Exercise requirements
• 1. In the homeschooling forum thread, how old was Ernie's son when he saw his father's office cubicle?
• 2. Please carry the homeschooling forum thread forward from its final post.

Excerpt to read
+++
Rock on, Mom! I'm hoping someone is raising a young man like this for my daughter.


----------



## hintonlady (Apr 22, 2007)

Cloverbud said:


> Rock on, Mom! I'm hoping someone is raising a young man like this for my daughter.



I see you don't live too far...

how old is she?


----------



## Ernie (Jul 22, 2007)

No arranged weddings yet. 

Your experiences echo mine, Hintonlady. The way I see it, the public school takes 8 times as long to teach the same topics and then adds in a lot of junk we don't feel the kids need (social studies, anyone?). If we want to take a day off to go romp in the field under the bright sun, then that's our perogative and our blessing.

I remember back years ago when I had a real job at an office. I had to go pick something up after work one day and took my kid into the building with me. He was 7 at the time. He looked at my small cubicle, no window, pathetic little houseplant, and cluttered desk with its ridiculously large computer monitor and then wrapped his arms around my waist and hugged me tight. It was if he was saying, "Daddy, I'm so sorry you have to do this for us."


----------



## Callieslamb (Feb 27, 2007)

it is apparent just how worth it, it is to home school.

congratulations on having a DS that is getting it and ready to be so helpful!

We just started back after Christmas today. I let DH7 have a few extra days just because it was nice outside and he had other things to do that were just as good as school work. If we don't give our kids a chance to live and apply what they are learning, they will never understand why they need to learn. And will not learn to apply it - (remember it.) I was very happy to see that DS remembered all the addition and subtractions we had worked so hard on - as well as Venn diagrams and counting money. It was a very satisfying day, and we don't get to many of those around here.
+++
Dataset content
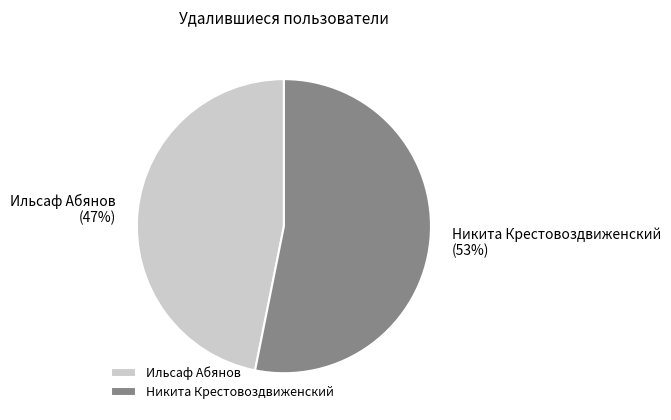

Is the sum of Никита Крестовоздвиженский and Ильсаф Абянов greater than half?

Yes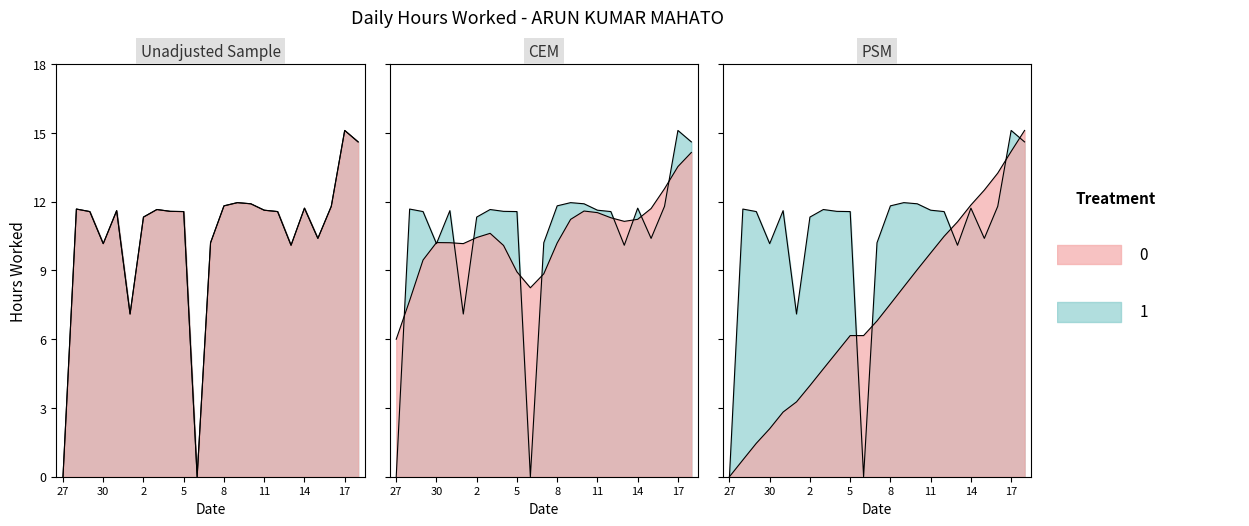

What is the label of the 8th point from the left?

3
+++
Responses for each task
• 1. He was 7.

• 2.
----------



## Cloverbud (Sep 4, 2006)

hintonlady said:


> I see you don't live too far...
> 
> how old is she?


She just turned 9.


----------



## matt633 (Apr 11, 2007)

YAY for you hintonlady!!!! You have already figured out what it took several years to get through my thick skull! My kids have always been at home and I definitely had that "homeschooling mindset" in the fact that I knew it was best for them, I didn't want to be the over achiever, put on the pressure kind of mom, and honestly I didn't care that they were the smartest, most disciplined, most perfect kids ever....but I REALLY cared what people thought. A couple years into it, after going through five curriculums and being so hard on DD with her reading that she cried every time she saw "Hooked on Phonics"...it finally took. Everything I already KNEW...came into REAL LIFE. I stopped caring what my SIL (whose DD, same age, was in a top notch private school) thought; I scolded my father when he gave the kids "the drill" and told him they were doing fine and it wasn't his problem anyway. I learned to enjoy beautiful days, unit studies, interest led learning, and more.

Now school can range from traditional textbook learning to helping a nanny goat with her first delivery to keeping a growth chart on the new baby chicks. Not to say I feel like I am "there"....I don't think I will ever be. I am just making the best of what God has so graciously given me!

Glad to hear you are enjoying it....and way to go having a 13 yr old son with such a great attitude!! Just hold on to that day when the hard ones come and know that life is made up of both and a good one is coming again soon!

Rachael


----------



## myhorsejack (Sep 30, 2007)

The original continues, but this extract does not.